Prior to using these biographies, educators should ensure students possess prior knowledge about the imprisonment of Japanese Americans during World War II (Margaret Gunderson), segregation and the Civil Rights Movement (Jack Greenberg and Myles Horton) and/or the needs of immigrant students today (Laurie Olsen). 

Biography Activities
Create the context: Divide students into small groups. Assign each group one of the following topics: the imprisonment of Japanese Americans during World War II; segregation and the Civil Rights Movement; and the educational needs of contemporary immigrant students. Small groups should conduct research. Groups with the same topic should then collaborate on a verbal and visual classroom presentation about their findings. Alternatively, students can write short essays about their findings.

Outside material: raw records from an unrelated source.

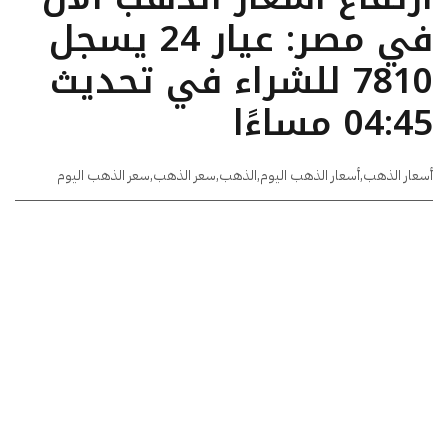
في مصر: عيار 24 يسجل
7810 للشراء في تحديث
04:45 مساءًا
أسعار الذهب
,
أسعار الذهب اليوم
,
الذهب
,
سعر الذهب
,
سعر الذهب اليوم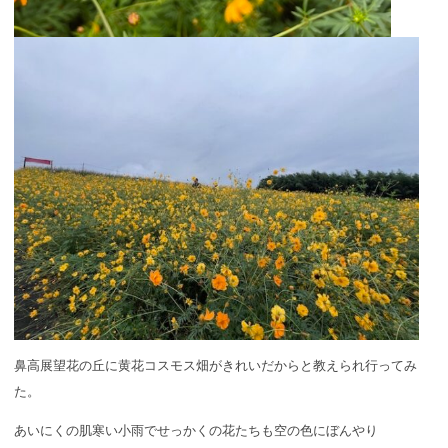
鼻高展望花の丘に黄花コスモス畑がきれいだからと教えられ行ってみ
た。
あいにくの肌寒い小雨でせっかくの花たちも空の色にぼんやり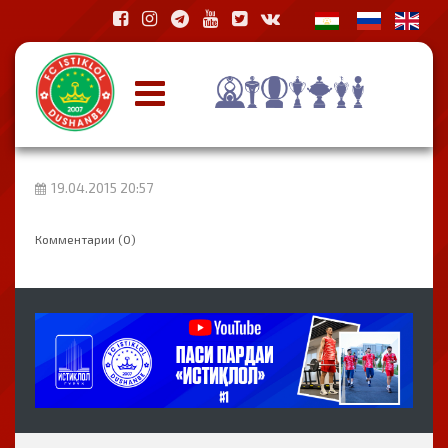
19.04.2015 20:57
Комментарии (0)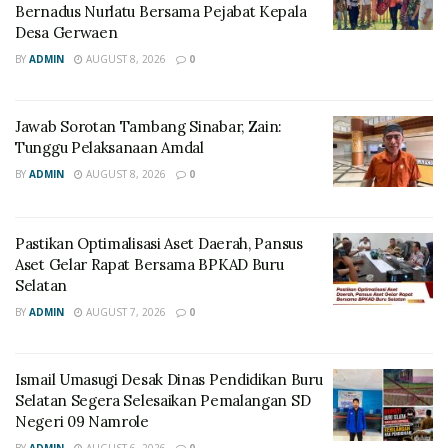
Bernadus Nurlatu Bersama Pejabat Kepala
Desa Gerwaen
BY
ADMIN
AUGUST 8, 2026
0
Jawab Sorotan Tambang Sinabar, Zain:
Tunggu Pelaksanaan Amdal
BY
ADMIN
AUGUST 8, 2026
0
Pastikan Optimalisasi Aset Daerah, Pansus
Aset Gelar Rapat Bersama BPKAD Buru
Selatan
BY
ADMIN
AUGUST 7, 2026
0
Ismail Umasugi Desak Dinas Pendidikan Buru
Selatan Segera Selesaikan Pemalangan SD
Negeri 09 Namrole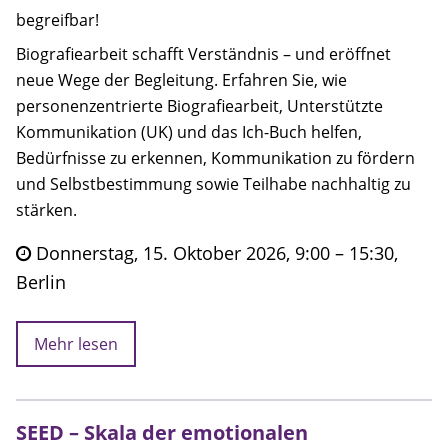
begreifbar!
Biografiearbeit schafft Verständnis – und eröffnet
neue Wege der Begleitung. Erfahren Sie, wie
personenzentrierte Biografiearbeit, Unterstützte
Kommunikation (UK) und das Ich-Buch helfen,
Bedürfnisse zu erkennen, Kommunikation zu fördern
und Selbstbestimmung sowie Teilhabe nachhaltig zu
stärken.
Donnerstag, 15. Oktober 2026, 9:00 – 15:30,
Berlin
Mehr lesen
SEED – Skala der emotionalen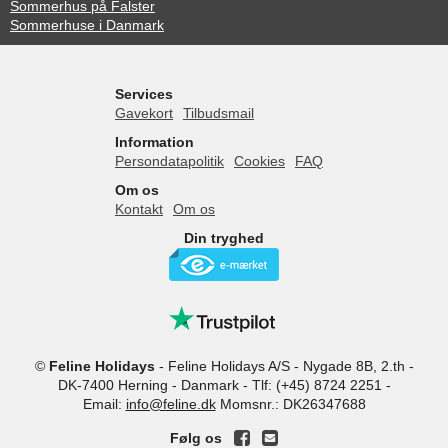
Sommerhus på Falster
Sommerhuse i Danmark
Services
Gavekort
Tilbudsmail
Information
Persondatapolitik
Cookies
FAQ
Om os
Kontakt
Om os
Din tryghed
©
Feline Holidays
-
Feline Holidays A/S
-
Nygade 8B, 2.th -
DK-7400
Herning
-
Danmark -
Tlf:
(+45) 8724 2251
-
Email:
info@feline.dk
Momsnr.: DK26347688
Følg os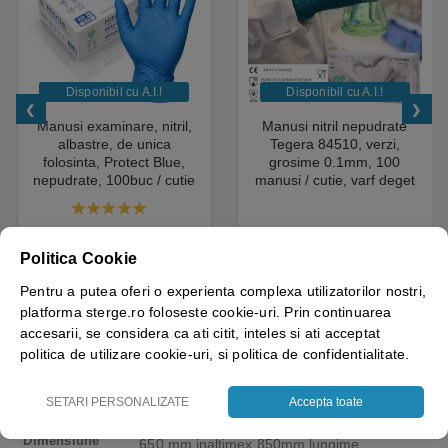
Disponibil cu A.I.​!
Disponibil cu A.I.​!
Manusi examinare, nitril,
Manusi nitril nepudrate
albastre, de unica
Tegera 84510, verzi,
folosinta, Protect Blue,
grosime 0.1mm, 100
nepudrate, 100buc / cutie
manusi / cutie, varf deget
pentru medical, HoReCa,
texturat, certificate pentru
saloane si domeniul
industria alimentara
4.50
out of 5
industrial, calitate premium
18.05
lei
+ TVA
43.69
lei
+ TVA
Politica Cookie
Vezi detalii
Vezi detalii
Pentru a putea oferi o experienta complexa utilizatorilor nostri,
platforma sterge.ro foloseste cookie-uri. Prin continuarea
accesarii, se considera ca ati citit, inteles si ati acceptat
politica de utilizare cookie-uri, si politica de confidentialitate.
Brand
Coba
SETARI PERSONALIZATE
Accepta toate
Dimensiune
650 mm inaltimex 850mm lungime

Connect the people: Working in small groups, students can research and write companion biographies for other individuals referenced in the stories: Thurgood Marshall, Rosa Parks, Martin Luther King, Jr., Fanny Lou Hamer and Paulo Freire. Students also can create biographies of Japanese American children who were imprisoned during World War II.

Fill in the blank: In classrooms where the Internet is available, teachers can remove key facts from the biographies and send students on an online treasure hunt to locate information. If the Internet is not available, educators can compile resources, and students can conduct the treasure hunt using provided information.